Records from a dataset
——
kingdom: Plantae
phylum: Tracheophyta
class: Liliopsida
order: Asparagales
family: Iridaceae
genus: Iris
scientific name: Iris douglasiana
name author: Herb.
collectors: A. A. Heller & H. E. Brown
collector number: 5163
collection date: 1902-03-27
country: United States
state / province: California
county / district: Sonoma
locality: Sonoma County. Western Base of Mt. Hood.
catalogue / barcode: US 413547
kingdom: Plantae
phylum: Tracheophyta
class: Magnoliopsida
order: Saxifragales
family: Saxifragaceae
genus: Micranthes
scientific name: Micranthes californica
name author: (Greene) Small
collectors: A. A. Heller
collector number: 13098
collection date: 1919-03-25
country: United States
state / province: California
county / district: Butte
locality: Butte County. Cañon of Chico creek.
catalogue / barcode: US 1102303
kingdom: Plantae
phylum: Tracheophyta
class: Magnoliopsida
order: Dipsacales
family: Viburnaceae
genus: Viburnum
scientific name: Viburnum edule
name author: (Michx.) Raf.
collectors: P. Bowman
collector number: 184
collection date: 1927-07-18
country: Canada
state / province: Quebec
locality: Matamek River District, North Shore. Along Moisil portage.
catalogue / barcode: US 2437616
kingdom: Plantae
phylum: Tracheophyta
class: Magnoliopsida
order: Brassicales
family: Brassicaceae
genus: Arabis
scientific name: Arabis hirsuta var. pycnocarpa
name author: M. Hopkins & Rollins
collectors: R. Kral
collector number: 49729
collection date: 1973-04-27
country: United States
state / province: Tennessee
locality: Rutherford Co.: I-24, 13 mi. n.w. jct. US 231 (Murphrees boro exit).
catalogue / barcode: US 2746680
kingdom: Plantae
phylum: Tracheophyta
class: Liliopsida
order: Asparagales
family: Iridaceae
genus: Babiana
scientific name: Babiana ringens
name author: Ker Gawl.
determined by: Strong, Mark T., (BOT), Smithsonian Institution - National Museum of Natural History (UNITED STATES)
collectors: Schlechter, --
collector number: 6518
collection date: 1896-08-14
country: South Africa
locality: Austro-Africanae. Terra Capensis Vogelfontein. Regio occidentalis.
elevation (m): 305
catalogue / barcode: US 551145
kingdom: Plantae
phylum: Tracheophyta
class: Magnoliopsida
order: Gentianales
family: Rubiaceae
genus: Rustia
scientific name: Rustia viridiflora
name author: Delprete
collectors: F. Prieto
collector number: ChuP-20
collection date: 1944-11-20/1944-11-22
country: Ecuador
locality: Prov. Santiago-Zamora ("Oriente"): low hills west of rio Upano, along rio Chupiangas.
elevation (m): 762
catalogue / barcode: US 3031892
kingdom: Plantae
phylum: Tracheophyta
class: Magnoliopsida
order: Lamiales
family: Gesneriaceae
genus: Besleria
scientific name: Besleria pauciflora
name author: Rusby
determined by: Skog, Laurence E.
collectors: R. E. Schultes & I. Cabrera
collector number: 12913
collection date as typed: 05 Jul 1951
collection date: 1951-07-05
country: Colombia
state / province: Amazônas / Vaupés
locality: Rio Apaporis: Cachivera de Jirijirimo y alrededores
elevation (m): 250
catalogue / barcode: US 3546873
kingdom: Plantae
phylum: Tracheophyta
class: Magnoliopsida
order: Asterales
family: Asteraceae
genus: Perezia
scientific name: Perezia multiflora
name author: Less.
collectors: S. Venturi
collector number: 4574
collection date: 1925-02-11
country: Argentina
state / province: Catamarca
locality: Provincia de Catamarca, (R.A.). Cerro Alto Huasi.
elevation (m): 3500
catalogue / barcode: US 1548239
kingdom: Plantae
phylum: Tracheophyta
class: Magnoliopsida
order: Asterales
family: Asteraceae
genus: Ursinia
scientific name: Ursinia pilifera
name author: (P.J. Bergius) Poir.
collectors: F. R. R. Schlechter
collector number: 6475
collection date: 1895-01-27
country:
——
▶ [To be done]: Duplicate every one of the entries above, line for line, with no changes.

▶ [Written solution]:
kingdom: Plantae
phylum: Tracheophyta
class: Liliopsida
order: Asparagales
family: Iridaceae
genus: Iris
scientific name: Iris douglasiana
name author: Herb.
collectors: A. A. Heller & H. E. Brown
collector number: 5163
collection date: 1902-03-27
country: United States
state / province: California
county / district: Sonoma
locality: Sonoma County. Western Base of Mt. Hood.
catalogue / barcode: US 413547
kingdom: Plantae
phylum: Tracheophyta
class: Magnoliopsida
order: Saxifragales
family: Saxifragaceae
genus: Micranthes
scientific name: Micranthes californica
name author: (Greene) Small
collectors: A. A. Heller
collector number: 13098
collection date: 1919-03-25
country: United States
state / province: California
county / district: Butte
locality: Butte County. Cañon of Chico creek.
catalogue / barcode: US 1102303
kingdom: Plantae
phylum: Tracheophyta
class: Magnoliopsida
order: Dipsacales
family: Viburnaceae
genus: Viburnum
scientific name: Viburnum edule
name author: (Michx.) Raf.
collectors: P. Bowman
collector number: 184
collection date: 1927-07-18
country: Canada
state / province: Quebec
locality: Matamek River District, North Shore. Along Moisil portage.
catalogue / barcode: US 2437616
kingdom: Plantae
phylum: Tracheophyta
class: Magnoliopsida
order: Brassicales
family: Brassicaceae
genus: Arabis
scientific name: Arabis hirsuta var. pycnocarpa
name author: M. Hopkins & Rollins
collectors: R. Kral
collector number: 49729
collection date: 1973-04-27
country: United States
state / province: Tennessee
locality: Rutherford Co.: I-24, 13 mi. n.w. jct. US 231 (Murphrees boro exit).
catalogue / barcode: US 2746680
kingdom: Plantae
phylum: Tracheophyta
class: Liliopsida
order: Asparagales
family: Iridaceae
genus: Babiana
scientific name: Babiana ringens
name author: Ker Gawl.
determined by: Strong, Mark T., (BOT), Smithsonian Institution - National Museum of Natural History (UNITED STATES)
collectors: Schlechter, --
collector number: 6518
collection date: 1896-08-14
country: South Africa
locality: Austro-Africanae. Terra Capensis Vogelfontein. Regio occidentalis.
elevation (m): 305
catalogue / barcode: US 551145
kingdom: Plantae
phylum: Tracheophyta
class: Magnoliopsida
order: Gentianales
family: Rubiaceae
genus: Rustia
scientific name: Rustia viridiflora
name author: Delprete
collectors: F. Prieto
collector number: ChuP-20
collection date: 1944-11-20/1944-11-22
country: Ecuador
locality: Prov. Santiago-Zamora ("Oriente"): low hills west of rio Upano, along rio Chupiangas.
elevation (m): 762
catalogue / barcode: US 3031892
kingdom: Plantae
phylum: Tracheophyta
class: Magnoliopsida
order: Lamiales
family: Gesneriaceae
genus: Besleria
scientific name: Besleria pauciflora
name author: Rusby
determined by: Skog, Laurence E.
collectors: R. E. Schultes & I. Cabrera
collector number: 12913
collection date as typed: 05 Jul 1951
collection date: 1951-07-05
country: Colombia
state / province: Amazônas / Vaupés
locality: Rio Apaporis: Cachivera de Jirijirimo y alrededores
elevation (m): 250
catalogue / barcode: US 3546873
kingdom: Plantae
phylum: Tracheophyta
class: Magnoliopsida
order: Asterales
family: Asteraceae
genus: Perezia
scientific name: Perezia multiflora
name author: Less.
collectors: S. Venturi
collector number: 4574
collection date: 1925-02-11
country: Argentina
state / province: Catamarca
locality: Provincia de Catamarca, (R.A.). Cerro Alto Huasi.
elevation (m): 3500
catalogue / barcode: US 1548239
kingdom: Plantae
phylum: Tracheophyta
class: Magnoliopsida
order: Asterales
family: Asteraceae
genus: Ursinia
scientific name: Ursinia pilifera
name author: (P.J. Bergius) Poir.
collectors: F. R. R. Schlechter
collector number: 6475
collection date: 1895-01-27
country:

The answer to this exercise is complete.